What needs to be done: Repeat the listing word for word, but skip any pictures.

╔══

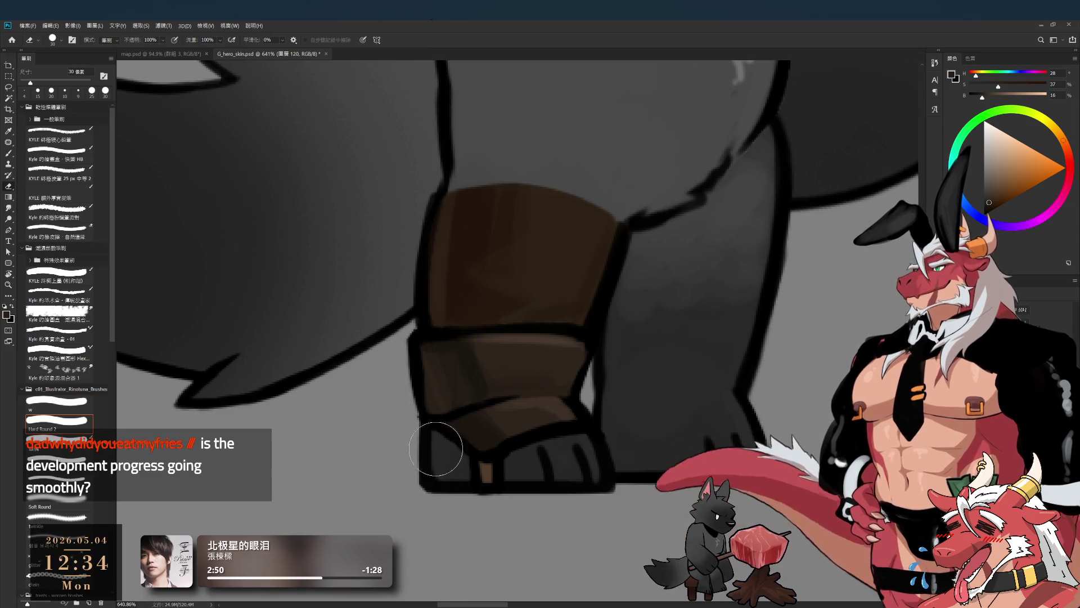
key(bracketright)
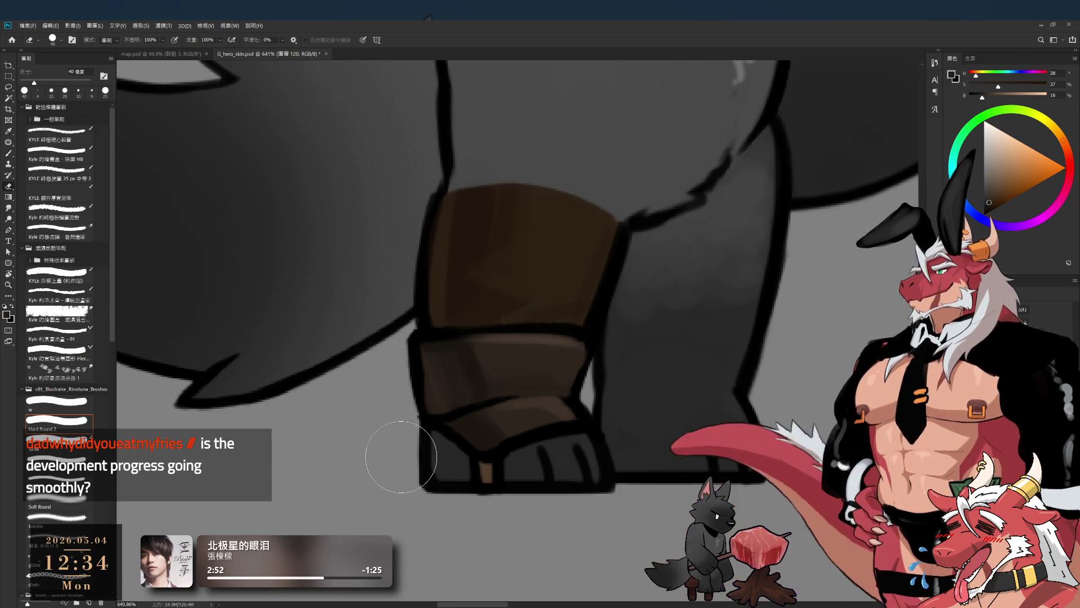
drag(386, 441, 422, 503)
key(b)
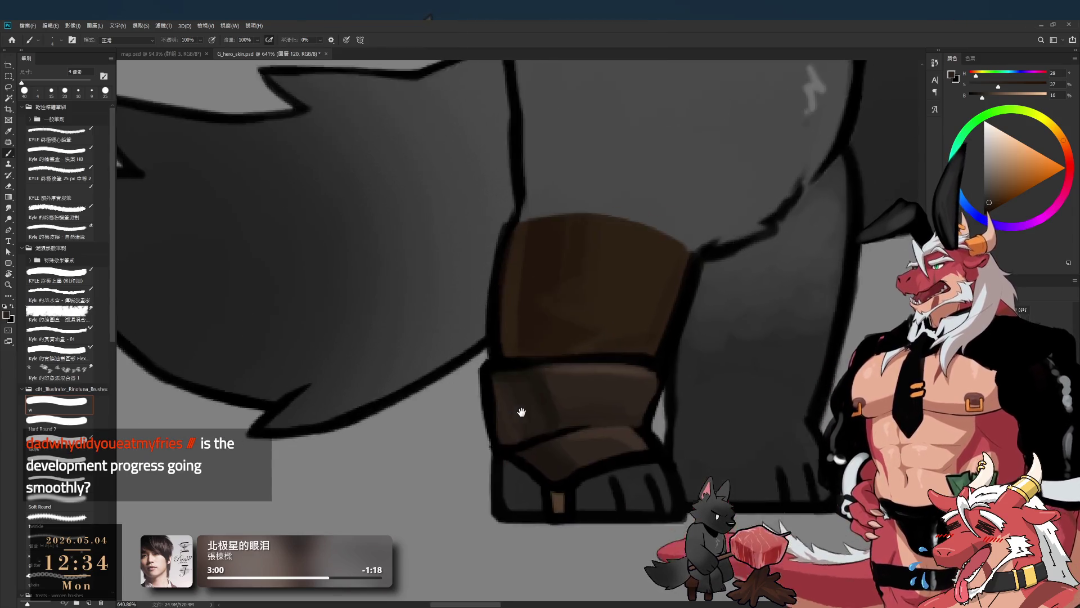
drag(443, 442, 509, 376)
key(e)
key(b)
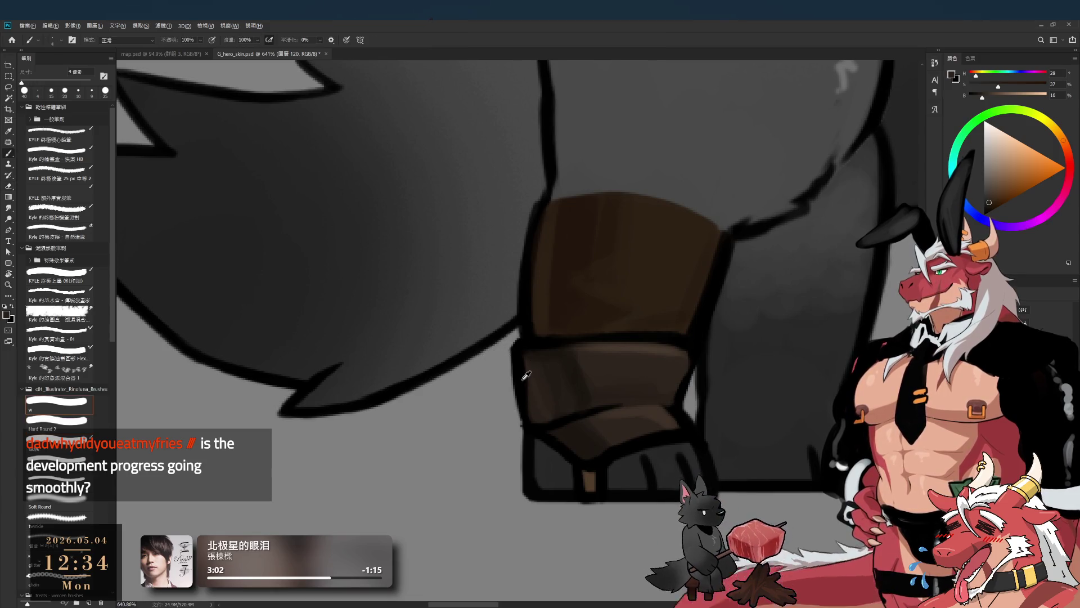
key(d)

╚══

Problem solution:
key(bracketright)
drag(386, 441, 422, 503)
key(b)
drag(443, 442, 509, 376)
key(e)
key(b)
key(d)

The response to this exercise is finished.